Cache Management
This page discusses using a distributed cache in Stardog to boost performance for a variety of use cases.
Page Contents
Overview
A set of cached datasets for virtual graphs can be run in conjunction with a Stardog server or cluster. This feature gives users the following abilities:
Reduce Load on Upstream Database Servers
When using virtual graphs, it can be the case that the upstream server is slow, overworked, far away, or lacks operational capacity. This feature addresses this by allowing operators to create a cached dataset running in its own node. In this way, the upstream database can be largely avoided, and cache refreshes can be scheduled manually using the cache refresh
command for times when its workload is lighter.
Partial Materialization of Slowly Changing Data
A cached dataset can be created for a virtual graph that maps to a portion of a database that does not update frequently. That dataset is used in conjunction with another uncached virtual graph mapped to the portions of the database that updates more frequently. This hybrid approach can be used to balance performance and freshness.

• _Entries_
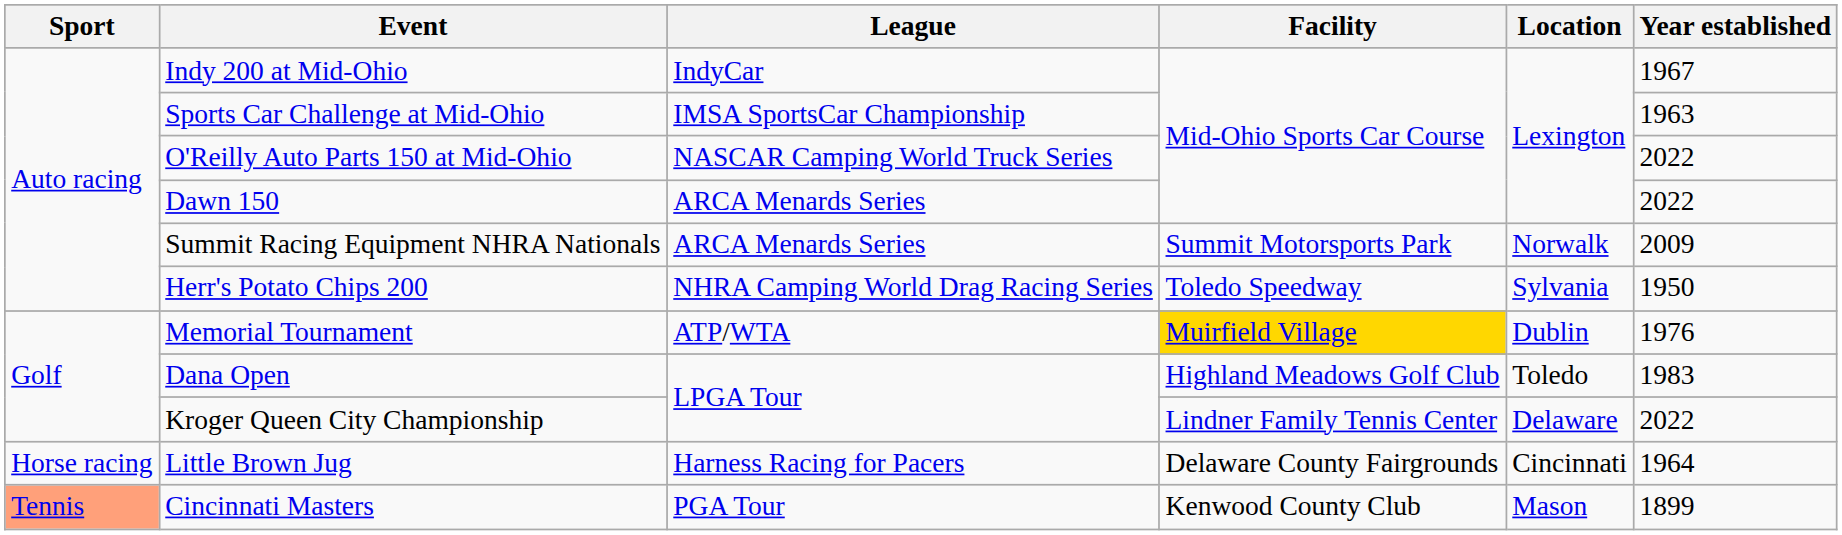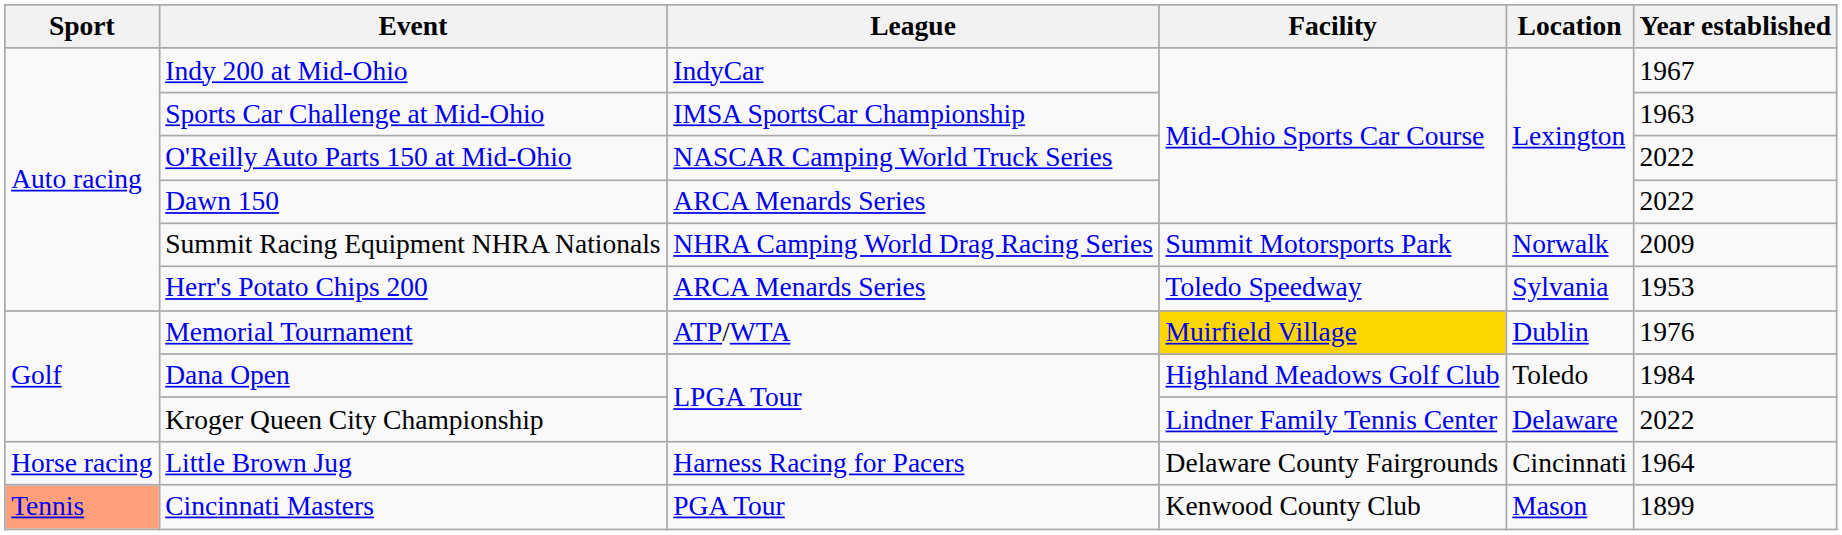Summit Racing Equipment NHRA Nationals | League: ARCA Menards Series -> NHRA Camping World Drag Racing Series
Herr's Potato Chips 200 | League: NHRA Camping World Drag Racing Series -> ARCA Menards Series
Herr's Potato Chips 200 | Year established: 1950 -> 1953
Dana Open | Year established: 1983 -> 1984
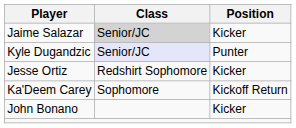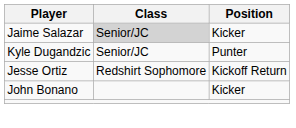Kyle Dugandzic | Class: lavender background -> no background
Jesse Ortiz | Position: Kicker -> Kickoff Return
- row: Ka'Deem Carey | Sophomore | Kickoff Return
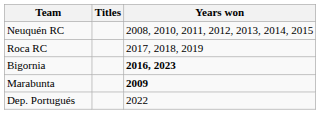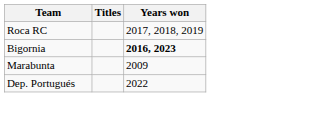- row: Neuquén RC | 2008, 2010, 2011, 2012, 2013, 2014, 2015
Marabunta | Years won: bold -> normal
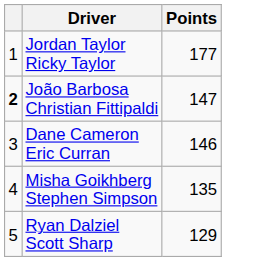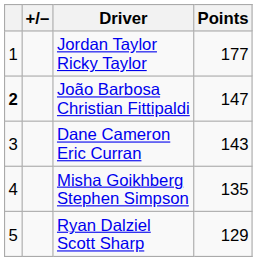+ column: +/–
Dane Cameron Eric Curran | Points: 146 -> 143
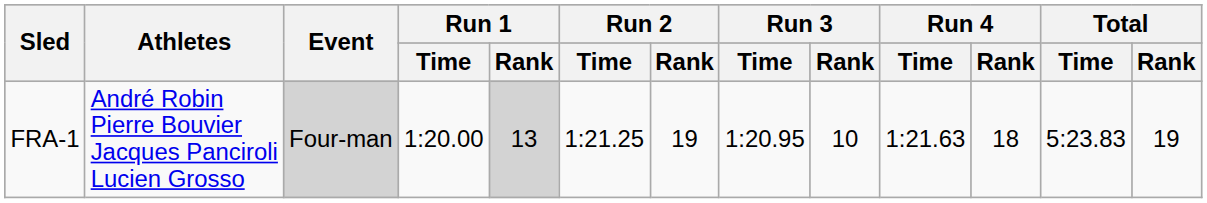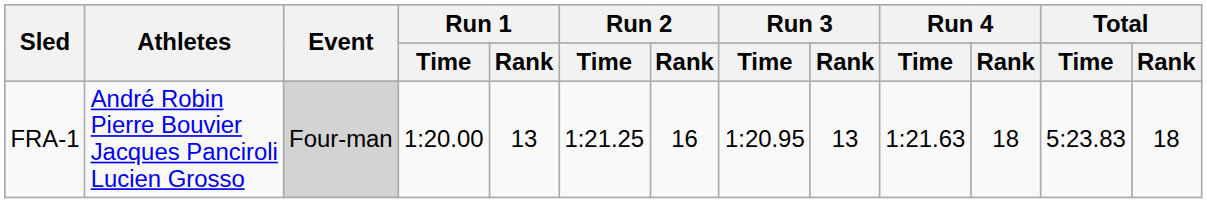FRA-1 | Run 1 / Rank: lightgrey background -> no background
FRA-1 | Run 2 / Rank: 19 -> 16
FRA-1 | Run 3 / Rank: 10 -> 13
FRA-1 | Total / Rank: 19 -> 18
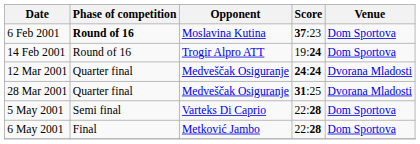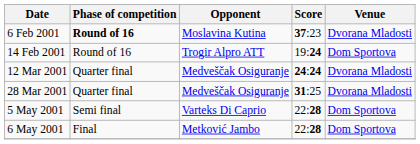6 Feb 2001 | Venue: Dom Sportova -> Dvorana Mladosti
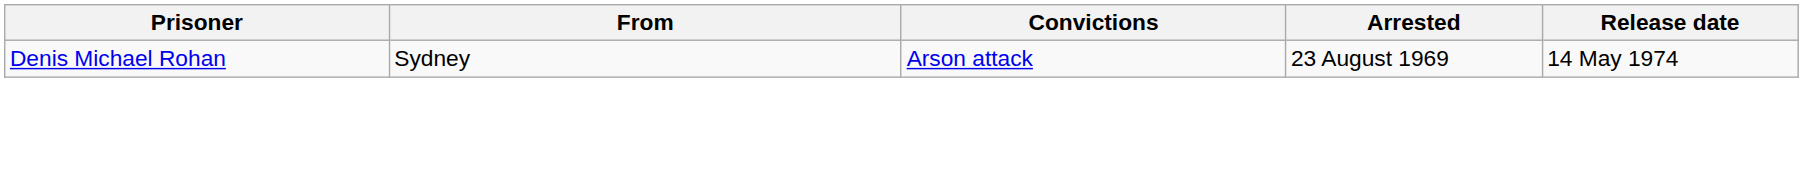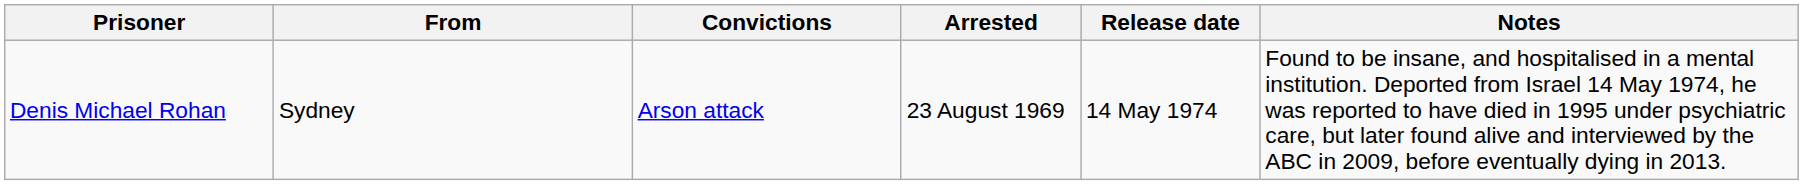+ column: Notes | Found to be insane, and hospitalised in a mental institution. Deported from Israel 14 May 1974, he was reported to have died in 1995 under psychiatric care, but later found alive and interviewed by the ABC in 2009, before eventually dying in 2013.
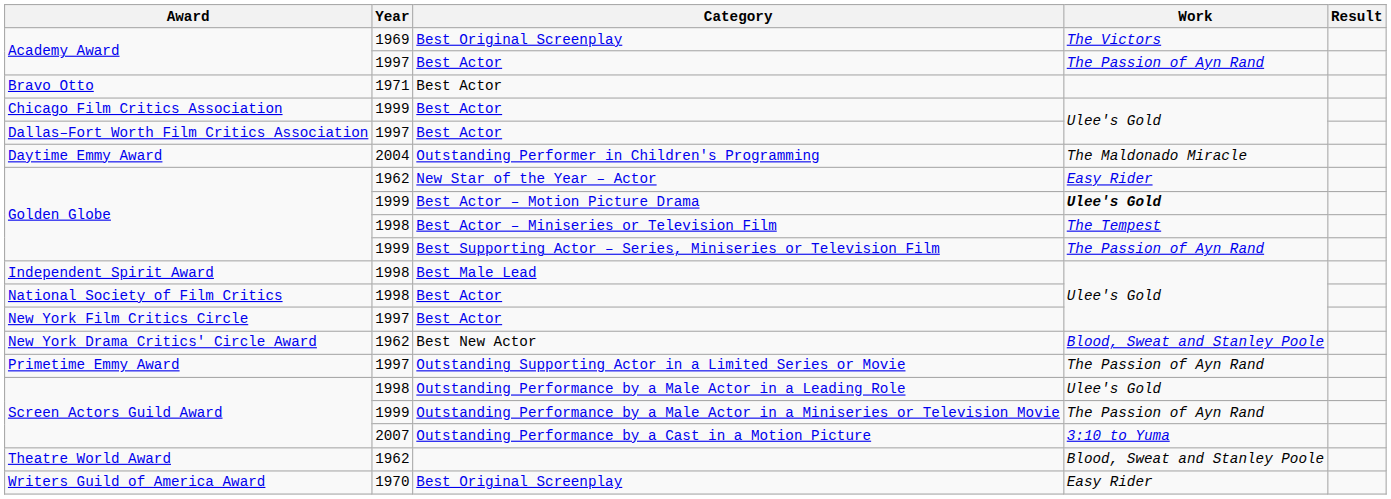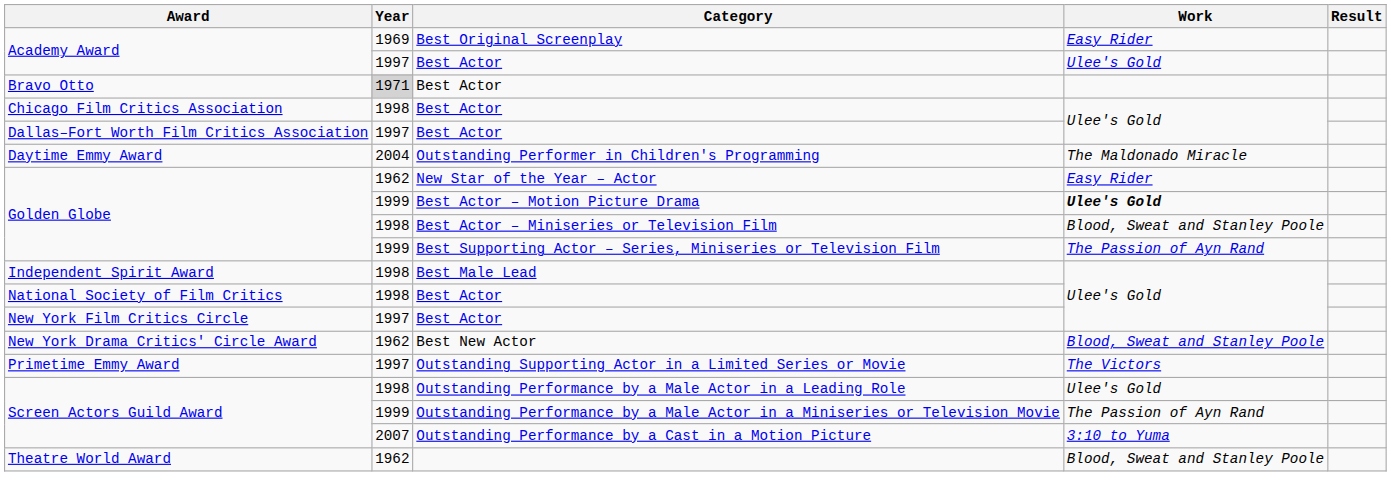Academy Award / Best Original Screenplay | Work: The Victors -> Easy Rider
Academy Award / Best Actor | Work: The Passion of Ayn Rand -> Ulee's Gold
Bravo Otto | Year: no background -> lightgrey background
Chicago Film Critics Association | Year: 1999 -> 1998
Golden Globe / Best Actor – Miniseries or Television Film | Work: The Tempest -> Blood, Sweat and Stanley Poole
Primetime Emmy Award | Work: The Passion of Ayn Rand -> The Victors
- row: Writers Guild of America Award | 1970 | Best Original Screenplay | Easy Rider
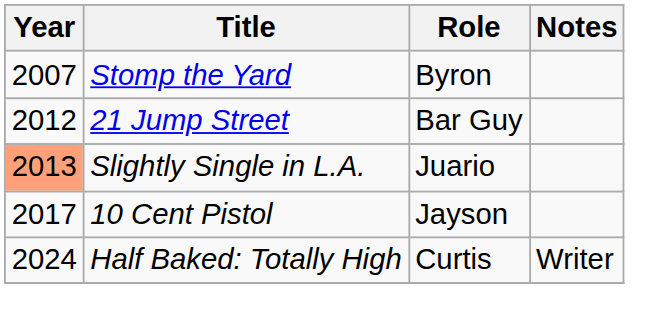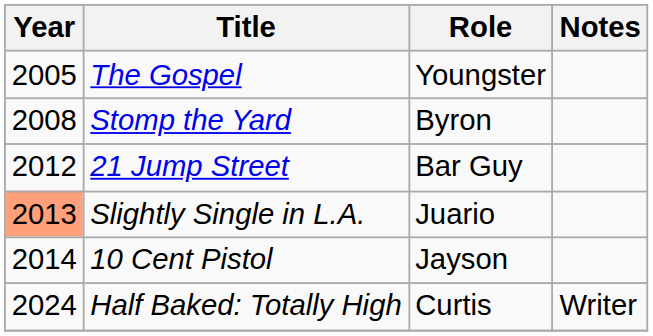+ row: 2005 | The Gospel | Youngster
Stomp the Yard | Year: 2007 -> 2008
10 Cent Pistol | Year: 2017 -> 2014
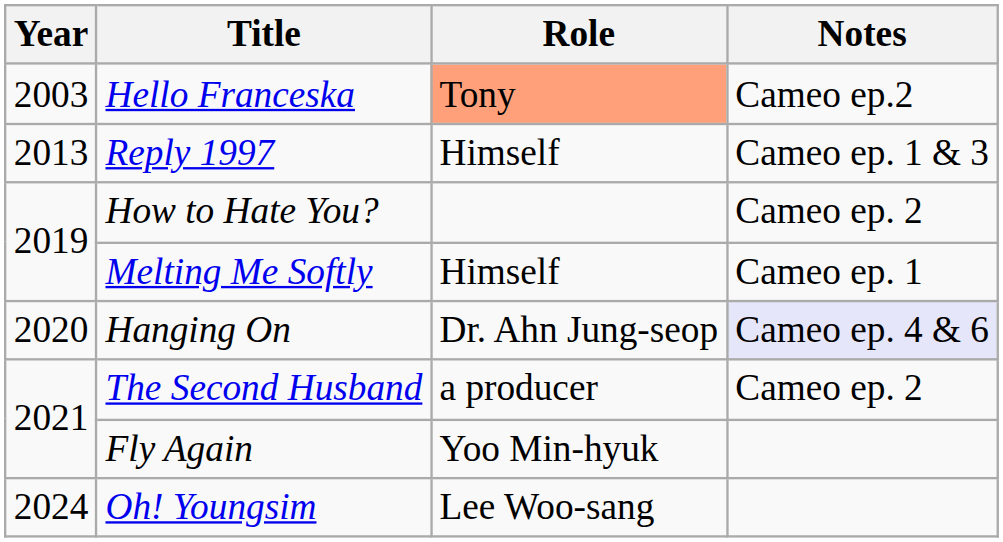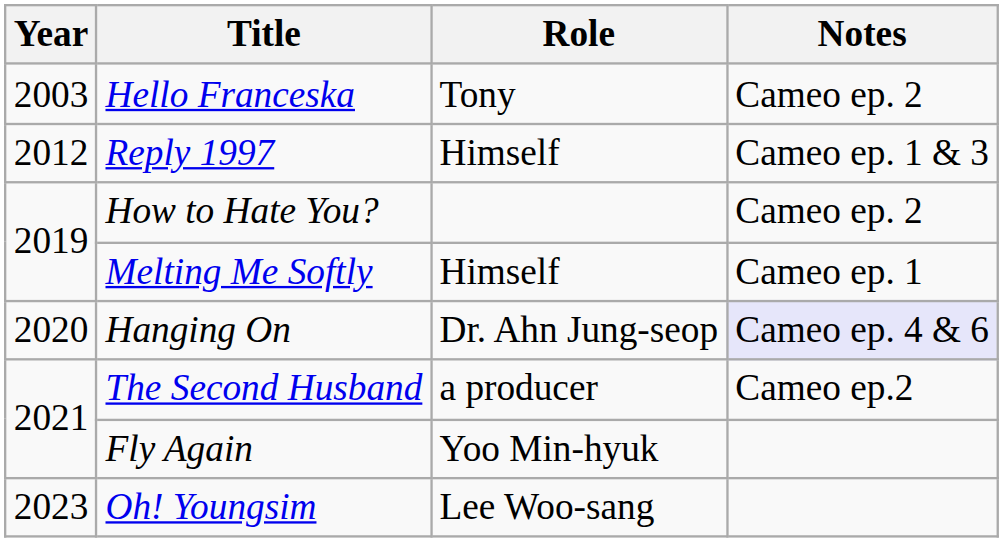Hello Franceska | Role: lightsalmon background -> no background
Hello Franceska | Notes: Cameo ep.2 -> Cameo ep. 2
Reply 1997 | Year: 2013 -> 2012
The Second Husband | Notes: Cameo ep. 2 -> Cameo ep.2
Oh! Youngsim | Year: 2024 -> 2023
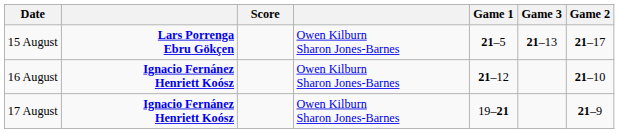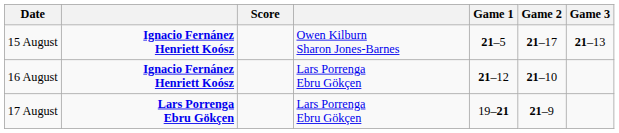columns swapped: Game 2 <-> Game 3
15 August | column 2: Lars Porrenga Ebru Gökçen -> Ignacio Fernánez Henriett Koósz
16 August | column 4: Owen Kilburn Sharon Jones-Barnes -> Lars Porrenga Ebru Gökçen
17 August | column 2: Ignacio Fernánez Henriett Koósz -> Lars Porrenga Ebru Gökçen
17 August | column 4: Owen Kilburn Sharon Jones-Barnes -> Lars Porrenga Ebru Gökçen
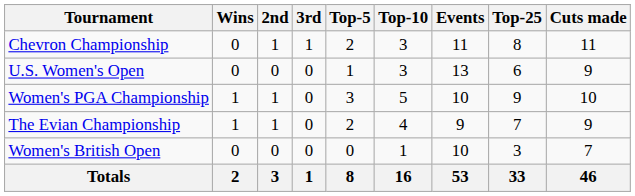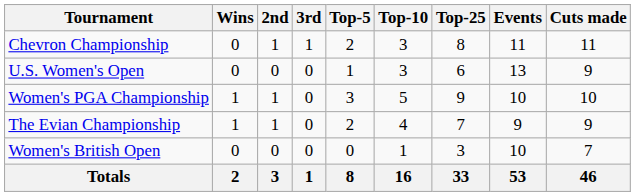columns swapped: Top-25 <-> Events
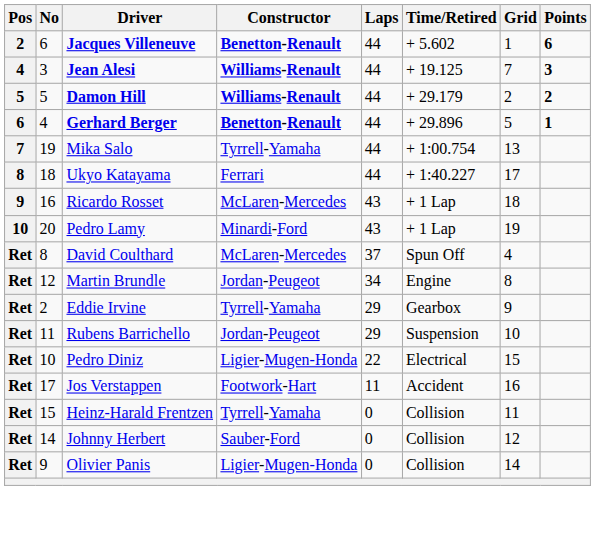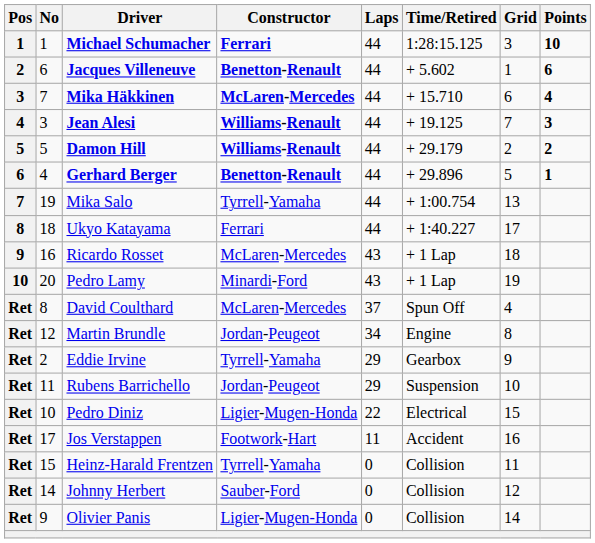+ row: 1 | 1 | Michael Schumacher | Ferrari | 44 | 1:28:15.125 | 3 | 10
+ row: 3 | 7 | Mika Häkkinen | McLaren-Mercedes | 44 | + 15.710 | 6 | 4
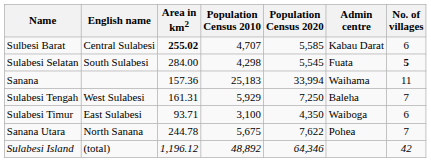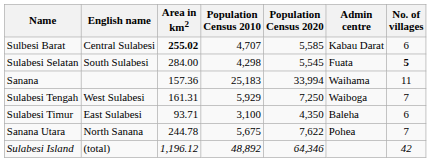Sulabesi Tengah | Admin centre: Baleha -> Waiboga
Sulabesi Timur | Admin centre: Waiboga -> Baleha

• _What needs to be done_
Reproduce the cache management text from "Cache Management" to "workload is lighter.", switching "operators" to "administrators". The records come from a separate source.

• _Problem solution_
Cache Management
This page discusses using a distributed cache in Stardog to boost performance for a variety of use cases.
Page Contents
Overview
A set of cached datasets for virtual graphs can be run in conjunction with a Stardog server or cluster. This feature gives users the following abilities:
Reduce Load on Upstream Database Servers
When using virtual graphs, it can be the case that the upstream server is slow, overworked, far away, or lacks operational capacity. This feature addresses this by allowing administrators to create a cached dataset running in its own node. In this way, the upstream database can be largely avoided, and cache refreshes can be scheduled manually using the cache refresh
command for times when its workload is lighter.